When you contact your volley low (below the heigh of the net) it makes sense to hit a soft dink volley and keep the ball bouncing low on your opponents side. If you hit high from that low contact point you must clear the net so you you have to hit up. This will give them a high contact with which to punish you with. Unless they have slow hands, then you might come out on top.

If you have a high contact point on a volley that is ideal because you can now attack down into their court which will be hard for them to defend. You are in charge of the point at that stage.

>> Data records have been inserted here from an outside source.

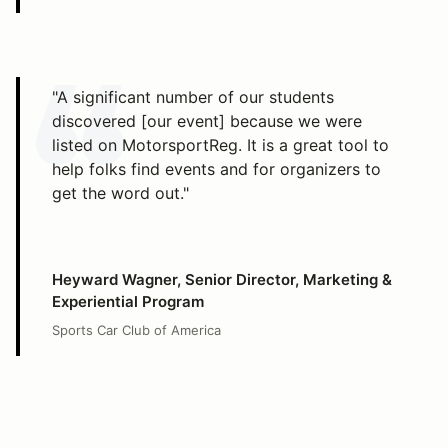
"A significant number of our students
discovered [our event] because we were
listed on MotorsportReg. It is a great tool to
help folks find events and for organizers to
get the word out."
Heyward Wagner, Senior Director, Marketing &
Experiential Program
Sports Car Club of America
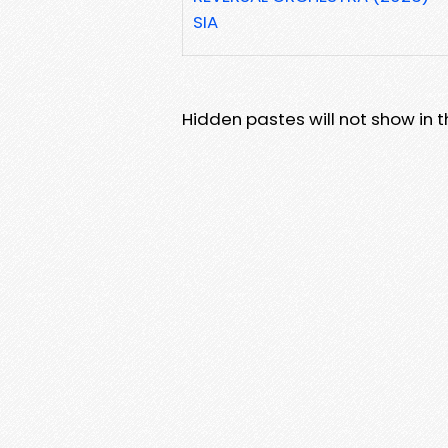
SIA
Hidden pastes will not show in thi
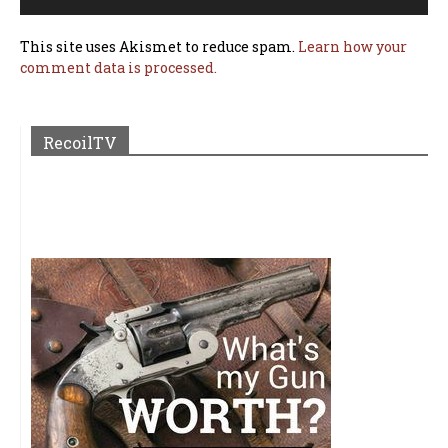
This site uses Akismet to reduce spam.
Learn how your
comment data is processed.
RecoilTV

Volley Drills to Improve Your Game

You can do simple drills with a partner by just volleying back and forth with each other. Start at a speed that is comfortable for both of you so that you can keep it going. Increase the speed as you go. You will want to hit at each other to keep this drill going and not around each other. It’s not about winning the rally, it’s about control and how long you can keep the ball going.

You can use a wall to practice reactions volleys if you are alone. This is great way to get a lot of practice in and to work on your volleys and hands speed.

When doing this, it’s a good idea to be standing back seven feet – out of the pickleball non-volley zone and having a mark with tape to show you the net’s height. If you need to slow it down to maintain control it’s ok to have a target higher on the wall so that the ball gets all the way back to you. As you improve, you can hit it harder and lower the target. Don’t worry about the ideal height from a strategy perspective. That is not important and not the point of this exercise.

Final Thoughts

We have learned a lot about pickleball volleys. A couple of key takeaways are:

  1. Have a continental grip on your volleys so that you can hit a forehand and a backhand.
  2. Use the ready stance as your opponent is making contact with the ball each time so that you can effectively react to the oncoming ball that you will take as a volley.
  3. Plan to practice your volley skills with a partner or against the wall so that you can improve your pickleball volley techniques.
  4. Learn, practice and use the different volley types at the appropriate stages of a point from maximum success on the scoreboard.

Most of all, learn and have fun with the game. Get the exercise you want in this action-packed game of pickleball.